- Theatrical release poster
- Directed by: Ani Alva Helfer
- Written by: Italo Cordano
- Produced by: Gianella Neyra Magdyel Ugaz
- Starring: Gianella Neyra Magdyel Ugaz
- Cinematography: Matías Durán
- Edited by: Chino Pinto
- Music by: Jorge Miranda
- Production company: Tondero Producciones
- Release date: November 18, 2021;
- Running time: 100 minutes
- Country: Peru
- Language: Spanish

= Medias hermanas =

Medias hermanas (lit. 'Half sisters') is a 2021 Peruvian comedy film directed by Ani Alva Helfer. Produced by and starring Gianella Neyra and Magdyel Ugaz, the film was released in theaters on November 18, 2021. It also features the acting participation of Tiago Correa, Leonardo Torres Vilar, Nacho Di Marco, Thiago Vernal and Miguel Dávalos.

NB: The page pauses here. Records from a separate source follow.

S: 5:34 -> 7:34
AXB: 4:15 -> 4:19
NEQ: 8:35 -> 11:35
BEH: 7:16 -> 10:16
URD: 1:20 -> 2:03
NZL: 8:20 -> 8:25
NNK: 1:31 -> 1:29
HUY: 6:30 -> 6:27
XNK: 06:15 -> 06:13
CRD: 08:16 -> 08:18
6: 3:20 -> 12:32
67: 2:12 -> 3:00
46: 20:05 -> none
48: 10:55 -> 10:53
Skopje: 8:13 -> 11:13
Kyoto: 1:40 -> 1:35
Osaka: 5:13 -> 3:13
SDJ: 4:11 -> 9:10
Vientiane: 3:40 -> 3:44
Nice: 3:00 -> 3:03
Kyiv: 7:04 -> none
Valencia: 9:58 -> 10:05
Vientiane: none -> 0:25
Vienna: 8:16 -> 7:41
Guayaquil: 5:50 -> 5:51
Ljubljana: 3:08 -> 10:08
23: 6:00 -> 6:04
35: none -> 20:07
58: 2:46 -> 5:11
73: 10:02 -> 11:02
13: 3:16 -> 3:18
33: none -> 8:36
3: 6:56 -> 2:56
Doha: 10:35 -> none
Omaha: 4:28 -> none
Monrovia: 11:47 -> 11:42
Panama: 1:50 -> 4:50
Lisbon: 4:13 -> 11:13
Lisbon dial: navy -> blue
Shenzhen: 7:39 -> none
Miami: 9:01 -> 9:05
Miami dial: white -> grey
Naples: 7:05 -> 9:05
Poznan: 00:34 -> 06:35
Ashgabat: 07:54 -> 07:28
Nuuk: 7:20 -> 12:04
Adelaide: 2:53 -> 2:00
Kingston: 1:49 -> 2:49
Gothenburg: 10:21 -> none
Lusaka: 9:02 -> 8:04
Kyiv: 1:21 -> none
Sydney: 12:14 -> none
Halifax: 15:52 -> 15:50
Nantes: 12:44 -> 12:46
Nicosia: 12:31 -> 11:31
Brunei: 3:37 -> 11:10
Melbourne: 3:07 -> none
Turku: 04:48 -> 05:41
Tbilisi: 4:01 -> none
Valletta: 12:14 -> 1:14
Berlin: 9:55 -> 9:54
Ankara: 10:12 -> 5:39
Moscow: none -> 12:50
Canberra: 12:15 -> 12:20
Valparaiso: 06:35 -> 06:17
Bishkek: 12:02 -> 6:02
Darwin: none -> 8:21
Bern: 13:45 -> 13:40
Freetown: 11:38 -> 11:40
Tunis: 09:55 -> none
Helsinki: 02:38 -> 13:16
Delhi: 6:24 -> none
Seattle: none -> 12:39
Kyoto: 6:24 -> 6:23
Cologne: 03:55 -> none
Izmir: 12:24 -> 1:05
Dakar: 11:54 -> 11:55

It is the first Peruvian film produced, starred and directed by women.

== Synopsis ==
Victoria and Marita discover that they are half-sisters during their father's wake. Victoria is going through financial problems and decides to sell the beach house that her father left her because it is about to be foreclosed on. To do so, she must obtain authorization from Marita, who agrees as long as they spend the summer together.

== Cast ==

- Gianella Neyra as Victoria.
- Magdyel Ugaz as Marita.
- Tiago Correa as Koki.
- Leonardo Torres Vilar as Roman.
- Nacho Di Marco as Gaitan.
- Miguel Dávalos as Luciano.
- Thiago Vernal as Agustín.

== Production ==
Medias hermanas was recorded in the first months of 2021, complying with strict biosafety protocols to safeguard the health of all staff and thus avoid contagion by COVID-19. It is one of the first film productions developed during the COVID-19 pandemic in Peru. A press conference was held on November 9, 2021.

== Reception ==
In its first weekend of release, Medias hermanas managed to attract 19,000 spectators to the cinema. To culminate it with more than 30,000 spectators, becoming the best national premiere since the reopening of theaters.